Defendant's argument that the "hot pursuit" doctrine only applies to felonies is also belied by Brown, in which the driver was driving without headlights, a misdemeanor analogous to improper backing in terms of its seriousness. His reliance on Hamrick v. State, 198 Ga. App. 124 (1) ( 401 S.E.2d 25) (1990), in which we rejected the State's argument based on "hot pursuit," is misplaced; although we noted that the offenses involved in Hamrick were misdemeanors rather than felonies, the decisive factor in that case was that the defendant, who had entered the house before the officers arrived, was voluntarily coming out to talk to them in response to their knock, so entry into the house to make the arrest was unnecessary. Id. at 126.

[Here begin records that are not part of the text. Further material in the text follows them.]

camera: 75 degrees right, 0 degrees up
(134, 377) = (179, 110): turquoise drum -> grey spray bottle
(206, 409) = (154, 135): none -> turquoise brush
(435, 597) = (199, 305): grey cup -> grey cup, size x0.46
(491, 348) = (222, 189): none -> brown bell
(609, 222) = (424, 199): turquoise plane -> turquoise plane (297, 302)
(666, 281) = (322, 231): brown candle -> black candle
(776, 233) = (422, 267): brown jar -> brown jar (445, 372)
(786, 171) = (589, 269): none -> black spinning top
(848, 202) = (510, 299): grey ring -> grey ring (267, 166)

(b) On appeal from a trial court's grant or denial of a motion to suppress, the trial court's findings of fact are accepted unless they are clearly erroneous, but its interpretation and application of the law is subject to de novo review. Vansant v. State, 264 Ga. 319 (1) ( 443 S.E.2d 474) (1994). In this case, the trial court's suppression of evidence stemming from the officer's entry into the house was based in part on its erroneous conclusion that defendant had not done anything illegal in the officer's presence, which in turn was based on its misinterpretation of the improper backing statute. "A driver shall not back a vehicle unless such movement can be made with safety and without interfering with other traffic." OCGA § 40-6-240 (a). Defendant argued, and the trial court apparently agreed, that since there was no other moving traffic to interfere with, defendant could not have committed the offense of improper backing as a matter of law. In order to be proper, however, the backing must be "with safety" as well as without interference with traffic; and when a driver backs into another vehicle, the backing is not done "with safety," regardless of whether that vehicle is moving or occupied.

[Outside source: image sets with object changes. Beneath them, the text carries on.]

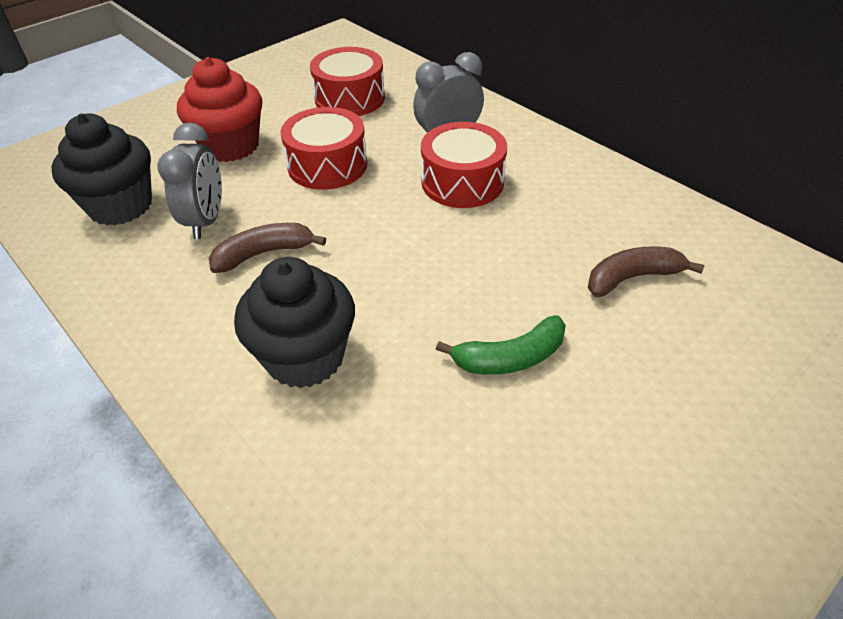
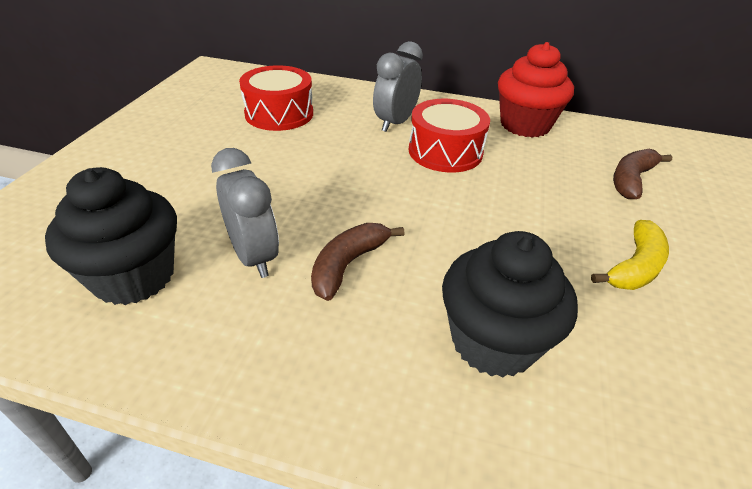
camera: 35 degrees left, 5 degrees down
(230, 146) = (204, 181): red cupcake -> red cupcake (525, 125)
(327, 165) = (320, 170): red drum -> none
(510, 358) = (635, 267): green banana -> yellow banana

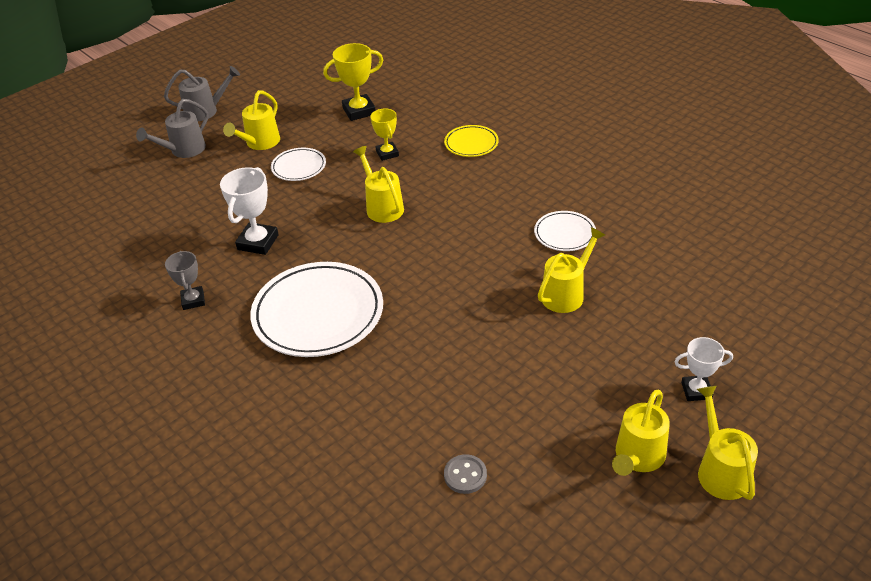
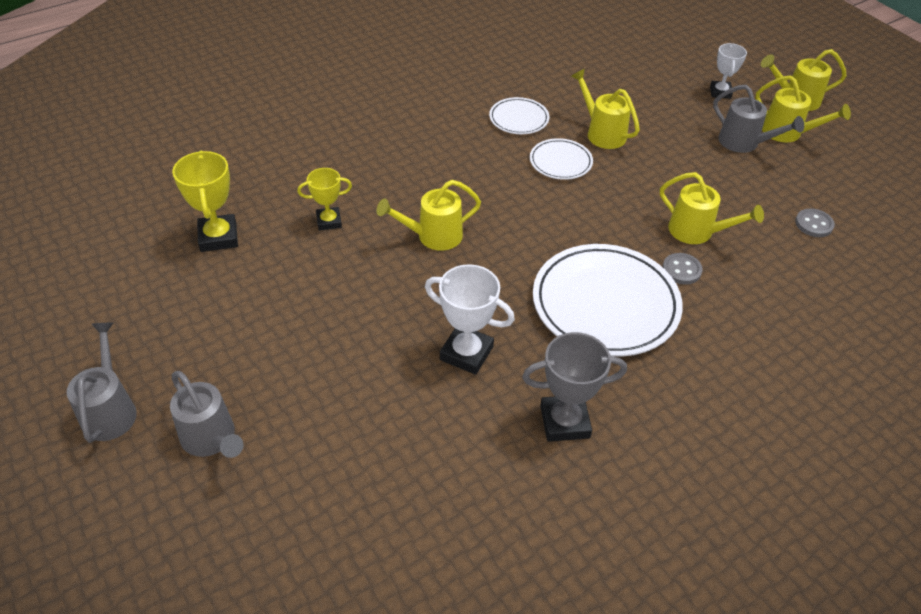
camera: 85 degrees left, 5 degrees up
(193, 300) = (564, 422): grey trophy -> grey trophy, size x1.54
(259, 143) = (241, 344): yellow watering can -> yellow watering can (697, 232)
(299, 167) = (319, 305): white plate -> white plate (560, 162)
(370, 363) = (681, 270): none -> grey button
(471, 143) = (342, 154): yellow plate -> none
(597, 414) = (744, 143): none -> grey watering can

The trial court also erred in concluding that its decision was controlled by Hamrick v. State, 198 Ga. App. at 124 (1). As we noted above in Division 1(a), Hamrick is distinguishable on the grounds that the driver in that case, having already entered the house before the officers arrived, was coming out of the house as requested when the officers went in. Hamrick does not negate the applicability of the "hot pursuit" analysis to cases like this one, where a suspect sees or hears an officer while outside the house and then runs inside. Rather, it holds that even where there is a "hot pursuit," the officer should not go into the house to make the arrest unless it is necessary to do so. In this case, like Brown but unlike Hamrick, the officer attempted to effectuate the arrest outside the house, but was unable to do so due to the driver's failure to cooperate.

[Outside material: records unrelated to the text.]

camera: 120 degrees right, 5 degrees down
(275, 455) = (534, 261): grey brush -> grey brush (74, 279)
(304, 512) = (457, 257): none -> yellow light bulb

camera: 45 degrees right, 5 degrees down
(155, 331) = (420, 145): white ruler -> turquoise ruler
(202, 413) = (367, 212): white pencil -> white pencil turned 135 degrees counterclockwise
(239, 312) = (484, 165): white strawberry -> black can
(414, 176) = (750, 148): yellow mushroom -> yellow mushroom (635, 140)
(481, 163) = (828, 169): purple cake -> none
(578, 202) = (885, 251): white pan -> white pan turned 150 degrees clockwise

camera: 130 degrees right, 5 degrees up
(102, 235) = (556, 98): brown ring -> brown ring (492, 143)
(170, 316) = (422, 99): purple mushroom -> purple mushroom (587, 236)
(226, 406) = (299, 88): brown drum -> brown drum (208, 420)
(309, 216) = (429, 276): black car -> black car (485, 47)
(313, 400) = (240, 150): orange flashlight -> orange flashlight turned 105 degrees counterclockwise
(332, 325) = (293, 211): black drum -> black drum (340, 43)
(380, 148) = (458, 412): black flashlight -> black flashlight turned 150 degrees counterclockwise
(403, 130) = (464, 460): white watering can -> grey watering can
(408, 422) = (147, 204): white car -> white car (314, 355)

2. Defendant suggests that even if his arrest was legal, the officer's search of his van was not. When an officer makes an arrest, however, he may search the immediate presence of the arrested person "for the purpose of discovering or seizing any . . . things which . . . may have been used in the commission of the crime for which the person has been arrested." OCGA § 17-5-1 (a) (4). And more specifically, when an officer arrests a driver for DUI, the officer may conduct a warrantless search of the passenger compartment of the driver's vehicle for the purpose of obtaining evidence of intoxication. See, e. g., Knox v. State, 216 Ga. App. 90, 91 (1) ( 453 S.E.2d 120) (1995); State v. Holden, 162 Ga. App. 33 ( 290 S.E.2d 130) (1982). If defendant had stopped outside his van, as the officer ordered him to do, the officer could have conducted a search of the van incident to defendant's arrest for DUI; and defendant's attempt to evade arrest, with the result that the van was no longer in his immediate presence when he was arrested, did not deprive the officer of the authority to search the van for "things . . . used in the commission of the crime" (i.e., containers of liquor).

Judgment reversed. Andrews, C. J., and Smith, J., concur.


POPE, Presiding Judge.

DECIDED MARCH 4, 1997 — RECONSIDERATION DENIED MARCH 20, 1997 — CERT. APPLIED FOR.